BEGIN

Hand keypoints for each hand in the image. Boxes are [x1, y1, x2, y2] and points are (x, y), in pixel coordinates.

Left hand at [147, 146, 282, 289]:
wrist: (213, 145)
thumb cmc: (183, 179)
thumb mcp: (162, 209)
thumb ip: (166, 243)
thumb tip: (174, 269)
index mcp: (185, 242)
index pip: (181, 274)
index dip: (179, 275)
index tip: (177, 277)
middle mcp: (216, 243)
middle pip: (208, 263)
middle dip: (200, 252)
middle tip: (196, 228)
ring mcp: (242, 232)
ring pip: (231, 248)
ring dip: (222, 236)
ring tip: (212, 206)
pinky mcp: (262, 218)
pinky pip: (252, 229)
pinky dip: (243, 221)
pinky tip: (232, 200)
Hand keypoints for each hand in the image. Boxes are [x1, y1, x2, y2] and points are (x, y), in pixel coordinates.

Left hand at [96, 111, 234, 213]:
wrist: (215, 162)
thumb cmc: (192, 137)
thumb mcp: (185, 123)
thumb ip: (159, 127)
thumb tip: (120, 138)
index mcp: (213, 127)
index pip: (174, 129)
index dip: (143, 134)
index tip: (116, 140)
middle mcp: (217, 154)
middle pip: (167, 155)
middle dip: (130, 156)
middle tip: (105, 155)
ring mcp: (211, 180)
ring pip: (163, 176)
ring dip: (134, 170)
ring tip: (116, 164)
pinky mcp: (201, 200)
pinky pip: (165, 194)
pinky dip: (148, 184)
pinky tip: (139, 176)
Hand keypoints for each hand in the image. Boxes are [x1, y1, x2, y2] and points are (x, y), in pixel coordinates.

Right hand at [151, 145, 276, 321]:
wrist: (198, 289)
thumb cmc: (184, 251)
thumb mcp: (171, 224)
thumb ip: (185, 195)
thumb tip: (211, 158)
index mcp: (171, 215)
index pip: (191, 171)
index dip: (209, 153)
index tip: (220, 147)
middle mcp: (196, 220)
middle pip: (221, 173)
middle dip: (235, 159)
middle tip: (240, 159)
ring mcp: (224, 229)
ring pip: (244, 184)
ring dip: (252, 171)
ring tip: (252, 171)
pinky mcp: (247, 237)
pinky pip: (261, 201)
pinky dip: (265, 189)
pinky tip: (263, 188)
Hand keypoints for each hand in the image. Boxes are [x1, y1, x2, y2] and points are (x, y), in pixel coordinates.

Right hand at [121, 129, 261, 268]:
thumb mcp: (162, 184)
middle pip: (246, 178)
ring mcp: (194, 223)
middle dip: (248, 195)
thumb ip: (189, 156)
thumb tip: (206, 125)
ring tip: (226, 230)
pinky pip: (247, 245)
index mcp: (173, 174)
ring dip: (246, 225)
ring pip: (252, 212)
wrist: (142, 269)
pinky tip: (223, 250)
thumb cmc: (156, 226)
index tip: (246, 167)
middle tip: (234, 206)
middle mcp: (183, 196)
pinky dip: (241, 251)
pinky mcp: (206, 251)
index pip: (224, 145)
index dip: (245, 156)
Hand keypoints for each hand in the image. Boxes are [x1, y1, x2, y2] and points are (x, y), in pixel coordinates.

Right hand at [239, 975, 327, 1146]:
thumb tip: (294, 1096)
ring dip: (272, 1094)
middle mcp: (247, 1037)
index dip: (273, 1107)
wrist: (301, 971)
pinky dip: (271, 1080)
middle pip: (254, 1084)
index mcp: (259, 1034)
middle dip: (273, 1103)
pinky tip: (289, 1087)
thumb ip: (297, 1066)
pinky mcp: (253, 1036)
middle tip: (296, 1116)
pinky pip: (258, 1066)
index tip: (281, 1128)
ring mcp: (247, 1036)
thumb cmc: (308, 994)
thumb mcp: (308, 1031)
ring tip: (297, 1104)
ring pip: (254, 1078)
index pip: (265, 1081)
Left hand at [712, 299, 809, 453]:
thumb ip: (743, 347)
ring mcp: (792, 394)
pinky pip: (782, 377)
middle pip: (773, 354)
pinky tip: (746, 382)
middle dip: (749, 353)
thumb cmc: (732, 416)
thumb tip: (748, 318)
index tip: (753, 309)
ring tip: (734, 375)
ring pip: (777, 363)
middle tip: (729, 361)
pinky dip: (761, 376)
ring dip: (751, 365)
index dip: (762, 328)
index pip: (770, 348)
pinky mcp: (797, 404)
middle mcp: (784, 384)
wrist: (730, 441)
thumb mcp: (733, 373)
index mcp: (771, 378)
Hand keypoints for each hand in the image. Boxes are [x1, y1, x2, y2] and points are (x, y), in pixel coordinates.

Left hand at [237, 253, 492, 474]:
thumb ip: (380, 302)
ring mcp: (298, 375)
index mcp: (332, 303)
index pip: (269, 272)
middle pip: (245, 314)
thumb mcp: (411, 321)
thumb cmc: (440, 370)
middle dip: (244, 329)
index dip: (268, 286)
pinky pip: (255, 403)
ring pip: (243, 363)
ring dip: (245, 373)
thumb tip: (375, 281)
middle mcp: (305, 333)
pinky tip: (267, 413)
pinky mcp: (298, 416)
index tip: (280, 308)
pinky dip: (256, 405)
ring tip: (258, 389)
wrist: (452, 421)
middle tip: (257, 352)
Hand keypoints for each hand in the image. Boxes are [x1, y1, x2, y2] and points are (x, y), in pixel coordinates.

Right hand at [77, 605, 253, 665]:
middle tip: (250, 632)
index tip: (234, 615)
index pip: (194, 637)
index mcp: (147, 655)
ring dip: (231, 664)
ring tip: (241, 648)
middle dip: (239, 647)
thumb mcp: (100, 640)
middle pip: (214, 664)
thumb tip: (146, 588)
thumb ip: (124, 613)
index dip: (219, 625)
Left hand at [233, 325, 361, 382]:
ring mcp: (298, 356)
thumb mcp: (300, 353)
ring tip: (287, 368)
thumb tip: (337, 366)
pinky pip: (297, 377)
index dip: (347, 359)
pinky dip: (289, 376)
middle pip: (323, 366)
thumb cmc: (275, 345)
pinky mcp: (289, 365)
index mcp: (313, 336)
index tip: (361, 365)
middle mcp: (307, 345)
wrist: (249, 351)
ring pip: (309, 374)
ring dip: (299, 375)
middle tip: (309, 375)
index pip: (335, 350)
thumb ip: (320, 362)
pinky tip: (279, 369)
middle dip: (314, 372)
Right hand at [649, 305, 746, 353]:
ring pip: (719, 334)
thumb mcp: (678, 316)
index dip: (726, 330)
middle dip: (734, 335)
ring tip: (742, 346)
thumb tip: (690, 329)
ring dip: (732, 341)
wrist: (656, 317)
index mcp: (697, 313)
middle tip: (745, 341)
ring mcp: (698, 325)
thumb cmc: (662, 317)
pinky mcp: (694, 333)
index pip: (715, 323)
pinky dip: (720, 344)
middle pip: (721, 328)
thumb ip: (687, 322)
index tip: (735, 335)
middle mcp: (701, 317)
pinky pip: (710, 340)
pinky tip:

END

## WHAT NEEDS TO BE DONE
An exact copy of all the records above is needed.

## EXERCISE OUTPUT
Hand keypoints for each hand in the image. Boxes are [x1, y1, x2, y2] and points are (x, y), in pixel coordinates.

Left hand at [147, 146, 282, 289]:
wrist: (213, 145)
thumb cmc: (183, 179)
thumb mcp: (162, 209)
thumb ip: (166, 243)
thumb tip: (174, 269)
index mcp: (185, 242)
index pip: (181, 274)
index dip: (179, 275)
index tip: (177, 277)
middle mcp: (216, 243)
middle pip: (208, 263)
middle dip: (200, 252)
middle tip: (196, 228)
ring mcp: (242, 232)
ring pip: (231, 248)
ring dip: (222, 236)
ring tip: (212, 206)
pinky mcp: (262, 218)
pinky pip: (252, 229)
pinky dip: (243, 221)
pinky tip: (232, 200)
Hand keypoints for each hand in the image. Boxes are [x1, y1, x2, y2] and points are (x, y), in pixel coordinates.

Left hand at [96, 111, 234, 213]:
wrist: (215, 162)
thumb cmc: (192, 137)
thumb mcp: (185, 123)
thumb ip: (159, 127)
thumb tip: (120, 138)
index mcp: (213, 127)
index pip: (174, 129)
index dip: (143, 134)
index tip: (116, 140)
middle mcp: (217, 154)
middle pip: (167, 155)
middle dip: (130, 156)
middle tip: (105, 155)
ring mcp: (211, 180)
ring pip: (163, 176)
ring dip: (134, 170)
ring tip: (116, 164)
pinky mcp: (201, 200)
pinky pip: (165, 194)
pinky dip: (148, 184)
pinky tip: (139, 176)
Hand keypoints for each hand in the image. Boxes are [x1, y1, x2, y2] and points are (x, y), in pixel coordinates.

Right hand at [151, 145, 276, 321]:
wrist: (198, 289)
thumb cmc: (184, 251)
thumb mcp: (171, 224)
thumb ip: (185, 195)
thumb tip: (211, 158)
index mcp: (171, 215)
index pip: (191, 171)
index dip: (209, 153)
index tip: (220, 147)
middle mcp: (196, 220)
middle pip: (221, 173)
middle dip: (235, 159)
middle tip: (240, 159)
ring mcp: (224, 229)
ring pip: (244, 184)
ring dip: (252, 171)
ring tip: (252, 171)
pinky mcp: (247, 237)
pinky pip: (261, 201)
pinky dip: (265, 189)
pinky tip: (263, 188)
Hand keypoints for each hand in the image. Boxes are [x1, y1, x2, y2] and points are (x, y), in pixel coordinates.

Right hand at [121, 129, 261, 268]:
thumb mcp: (162, 184)
middle pip: (246, 178)
ring mcp: (194, 223)
middle dip: (248, 195)
thumb ip: (189, 156)
thumb tip: (206, 125)
ring tip: (226, 230)
pinky pip: (247, 245)
index mcp: (173, 174)
ring dip: (246, 225)
ring pip: (252, 212)
wrist: (142, 269)
pinky tip: (223, 250)
thumb cmc: (156, 226)
index tip: (246, 167)
middle tip: (234, 206)
middle mcp: (183, 196)
pinky dip: (241, 251)
pinky mcp: (206, 251)
index pip: (224, 145)
index dip: (245, 156)
Hand keypoints for each hand in the image. Boxes are [x1, y1, x2, y2] and points are (x, y), in pixel coordinates.

Right hand at [239, 975, 327, 1146]:
thumb tip: (294, 1096)
ring dip: (272, 1094)
middle mcp: (247, 1037)
index dip: (273, 1107)
wrist: (301, 971)
pinky dip: (271, 1080)
middle pip: (254, 1084)
index mcp: (259, 1034)
middle dip: (273, 1103)
pinky tip: (289, 1087)
thumb ip: (297, 1066)
pinky mcp: (253, 1036)
middle tip: (296, 1116)
pinky pip: (258, 1066)
index tip: (281, 1128)
ring mcp: (247, 1036)
thumb cmc: (308, 994)
thumb mcp: (308, 1031)
ring tip: (297, 1104)
ring pip: (254, 1078)
index pip: (265, 1081)
Left hand at [712, 299, 809, 453]:
thumb ip: (743, 347)
ring mcp: (792, 394)
pinky pip: (782, 377)
middle pip: (773, 354)
pinky tip: (746, 382)
middle dip: (749, 353)
thumb cmc: (732, 416)
thumb tip: (748, 318)
index tip: (753, 309)
ring tip: (734, 375)
ring pip: (777, 363)
middle tip: (729, 361)
pinky dip: (761, 376)
ring dip: (751, 365)
index dip: (762, 328)
index pip: (770, 348)
pinky mcp: (797, 404)
middle mcp: (784, 384)
wrist: (730, 441)
thumb mcp: (733, 373)
index mcp: (771, 378)
Hand keypoints for each hand in the image. Boxes are [x1, y1, x2, y2] and points are (x, y), in pixel coordinates.

Left hand at [237, 253, 492, 474]:
thumb ip: (380, 302)
ring mcp: (298, 375)
index mcp: (332, 303)
index pip: (269, 272)
middle pip: (245, 314)
thumb mcp: (411, 321)
thumb cmc: (440, 370)
middle dip: (244, 329)
index dip: (268, 286)
pinky pip: (255, 403)
ring pip: (243, 363)
ring dip: (245, 373)
thumb tip: (375, 281)
middle mcp: (305, 333)
pinky tip: (267, 413)
pinky mcp: (298, 416)
index tip: (280, 308)
pinky dip: (256, 405)
ring tip: (258, 389)
wrist: (452, 421)
middle tip: (257, 352)
Hand keypoints for each hand in the image. Boxes are [x1, y1, x2, y2] and points are (x, y), in pixel coordinates.

Right hand at [77, 605, 253, 665]:
middle tip: (250, 632)
index tip: (234, 615)
index pip: (194, 637)
index mcp: (147, 655)
ring dip: (231, 664)
ring tip: (241, 648)
middle dip: (239, 647)
thumb mcp: (100, 640)
middle pip: (214, 664)
thumb tip: (146, 588)
thumb ip: (124, 613)
index dip: (219, 625)
Left hand at [233, 325, 361, 382]:
ring mcp: (298, 356)
thumb mcp: (300, 353)
ring tip: (287, 368)
thumb tip: (337, 366)
pinky pip: (297, 377)
index dip: (347, 359)
pinky dip: (289, 376)
middle pip: (323, 366)
thumb cmc: (275, 345)
pinky mcp: (289, 365)
index mcp: (313, 336)
index tip: (361, 365)
middle mcp: (307, 345)
wrist: (249, 351)
ring pip: (309, 374)
ring dip: (299, 375)
middle tip: (309, 375)
index pip: (335, 350)
thumb ip: (320, 362)
pinky tip: (279, 369)
middle dip: (314, 372)
Right hand at [649, 305, 746, 353]:
ring pip: (719, 334)
thumb mcp: (678, 316)
index dip: (726, 330)
middle dip: (734, 335)
ring tip: (742, 346)
thumb tip: (690, 329)
ring dip: (732, 341)
wrist: (656, 317)
index mcp: (697, 313)
middle tip: (745, 341)
ring mcp: (698, 325)
thumb cmc: (662, 317)
pinky mcp: (694, 333)
index pip: (715, 323)
pinky dip: (720, 344)
middle pip: (721, 328)
thumb ip: (687, 322)
index tip: (735, 335)
middle mcp: (701, 317)
pinky pip: (710, 340)
pinky tip:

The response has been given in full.